Some avian influenza strains, including the H5N1 and H9N2 strains have shown a limited ability to infect humans who have direct contact with birds, but these virus strains cannot be easily transmitted from human to human. However, 50 percent of humans recently infected with the H5N1 strain have died, sparking growing concern among world health officials about the potential for this strain to cause a human pandemic.

The Centers for Disease Control (CDC) says another strain of bird flu virus could mutate and become easily transmissible between humans, causing another pandemic. However, no one knows which influenza strain will undergo such a mutation. The H5N1 avian flu virus has recently caused an influenza pandemic in wild and domestic birds in Eurasian and African countries, and may be a likely candidate.

"In case of pandemic influenza, we will need a vaccine, but we cannot tell ahead of time what the virus is going to look like," Perez said. "We may prepare a vaccine before the pandemic occurs, but we don't know if that vaccine is going to be good enough."

A universal backbone that could immunize many different animal species, like the one that Dr. Perez has proposed, could be modified quickly to create a vaccine for a specific virus.

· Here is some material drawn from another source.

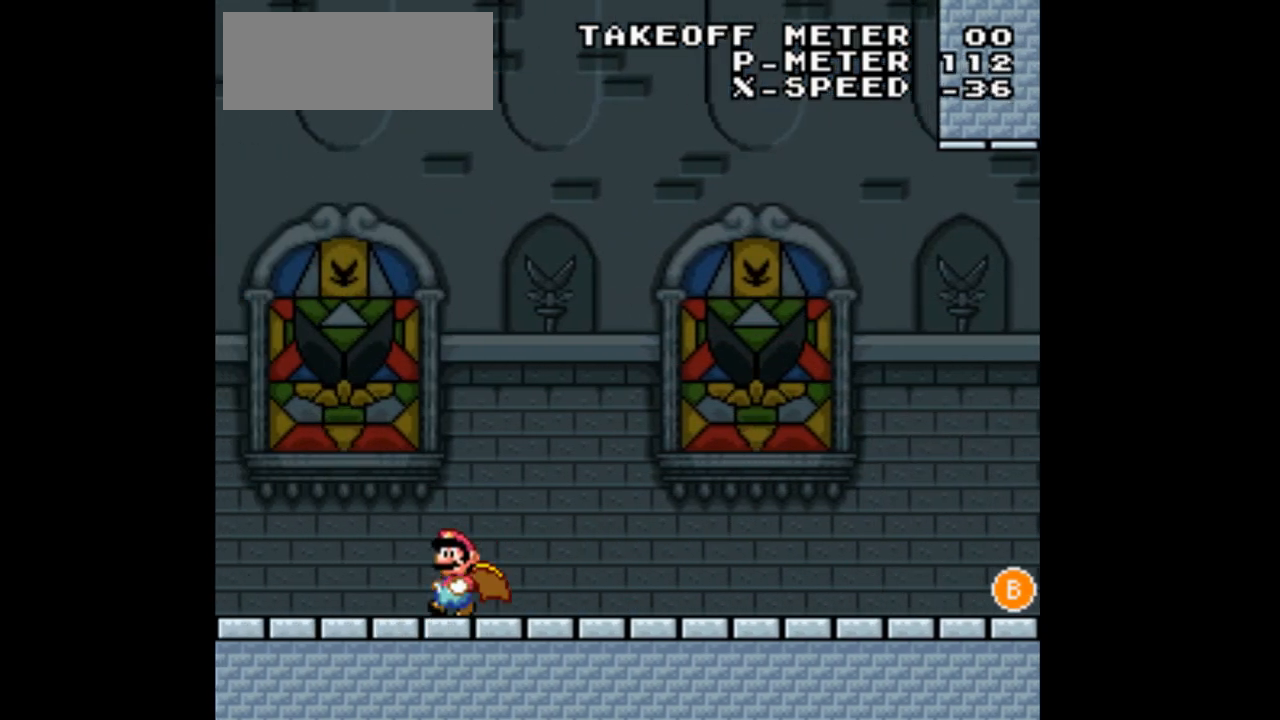
{"dt_ms": 500, "buttons": ["B", "Y", "DPAD_RIGHT"], "events": [[233, "B", "down"], [233, "DPAD_LEFT", "up"], [233, "DPAD_RIGHT", "down"]]}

"A vaccine from this backbone could be deployed much faster than one specifically tailored to humans, because the vaccine would be already available for other animals. All we would have to do is modify it, grow it, and use it in humans. We would not have to remake it from scratch," he said.

NEXT STEPS

Perez and his team have already shown that a vaccine consisting of a weakened form of the H9N2 virus is capable of protecting chickens, their eggs and mice against two other lethal forms of the flu virus, including the highly lethal H5N1 avian flu. This vaccine could be administered to immunize wild and domestic birds against avian flu to minimize spread to humans.

Next they will test the vaccine in other mammals like pigs and ferrets, good models for the human immune system.

While it may be several years before scientists like Perez create an effective vaccine to protect humans against lethal H5N1 or other lethal avian bird flu strains, the universal influenza backbone will make the eventual creation of that vaccine much easier.